Activity >> Exactly and without additions, transcribe the line that contains "# Memory Hog" and every line after it in the data.

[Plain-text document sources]
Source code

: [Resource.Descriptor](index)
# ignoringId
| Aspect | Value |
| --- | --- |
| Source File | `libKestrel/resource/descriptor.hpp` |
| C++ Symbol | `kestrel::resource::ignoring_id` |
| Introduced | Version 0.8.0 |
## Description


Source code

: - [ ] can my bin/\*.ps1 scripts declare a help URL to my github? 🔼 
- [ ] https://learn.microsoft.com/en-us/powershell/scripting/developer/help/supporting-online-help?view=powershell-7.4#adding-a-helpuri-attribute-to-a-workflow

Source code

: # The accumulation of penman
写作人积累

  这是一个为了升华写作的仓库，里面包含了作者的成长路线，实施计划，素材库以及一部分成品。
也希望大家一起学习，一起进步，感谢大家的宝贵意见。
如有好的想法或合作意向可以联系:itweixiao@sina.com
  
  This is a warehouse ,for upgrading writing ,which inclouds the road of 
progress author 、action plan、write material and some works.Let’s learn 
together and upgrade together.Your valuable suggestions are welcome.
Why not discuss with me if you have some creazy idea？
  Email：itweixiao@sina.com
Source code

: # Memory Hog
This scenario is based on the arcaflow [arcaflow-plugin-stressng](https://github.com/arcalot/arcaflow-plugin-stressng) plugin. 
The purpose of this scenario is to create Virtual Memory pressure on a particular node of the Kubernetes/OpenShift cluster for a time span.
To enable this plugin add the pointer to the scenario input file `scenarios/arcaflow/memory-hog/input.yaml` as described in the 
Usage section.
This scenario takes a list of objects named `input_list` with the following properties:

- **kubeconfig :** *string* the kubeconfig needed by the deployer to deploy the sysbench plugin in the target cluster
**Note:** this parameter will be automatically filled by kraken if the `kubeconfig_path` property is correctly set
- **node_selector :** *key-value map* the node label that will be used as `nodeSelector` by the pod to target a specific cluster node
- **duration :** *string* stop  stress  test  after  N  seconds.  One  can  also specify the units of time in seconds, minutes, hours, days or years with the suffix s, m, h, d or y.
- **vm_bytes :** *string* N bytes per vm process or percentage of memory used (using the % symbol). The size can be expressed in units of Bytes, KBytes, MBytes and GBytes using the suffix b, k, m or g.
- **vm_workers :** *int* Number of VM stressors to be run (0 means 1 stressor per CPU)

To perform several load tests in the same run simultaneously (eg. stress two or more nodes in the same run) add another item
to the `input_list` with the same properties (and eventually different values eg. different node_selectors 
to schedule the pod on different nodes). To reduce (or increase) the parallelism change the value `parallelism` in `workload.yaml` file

Answer to this task >>
: # Memory Hog
This scenario is based on the arcaflow [arcaflow-plugin-stressng](https://github.com/arcalot/arcaflow-plugin-stressng) plugin. 
The purpose of this scenario is to create Virtual Memory pressure on a particular node of the Kubernetes/OpenShift cluster for a time span.
To enable this plugin add the pointer to the scenario input file `scenarios/arcaflow/memory-hog/input.yaml` as described in the 
Usage section.
This scenario takes a list of objects named `input_list` with the following properties:

- **kubeconfig :** *string* the kubeconfig needed by the deployer to deploy the sysbench plugin in the target cluster
**Note:** this parameter will be automatically filled by kraken if the `kubeconfig_path` property is correctly set
- **node_selector :** *key-value map* the node label that will be used as `nodeSelector` by the pod to target a specific cluster node
- **duration :** *string* stop  stress  test  after  N  seconds.  One  can  also specify the units of time in seconds, minutes, hours, days or years with the suffix s, m, h, d or y.
- **vm_bytes :** *string* N bytes per vm process or percentage of memory used (using the % symbol). The size can be expressed in units of Bytes, KBytes, MBytes and GBytes using the suffix b, k, m or g.
- **vm_workers :** *int* Number of VM stressors to be run (0 means 1 stressor per CPU)

To perform several load tests in the same run simultaneously (eg. stress two or more nodes in the same run) add another item
to the `input_list` with the same properties (and eventually different values eg. different node_selectors 
to schedule the pod on different nodes). To reduce (or increase) the parallelism change the value `parallelism` in `workload.yaml` file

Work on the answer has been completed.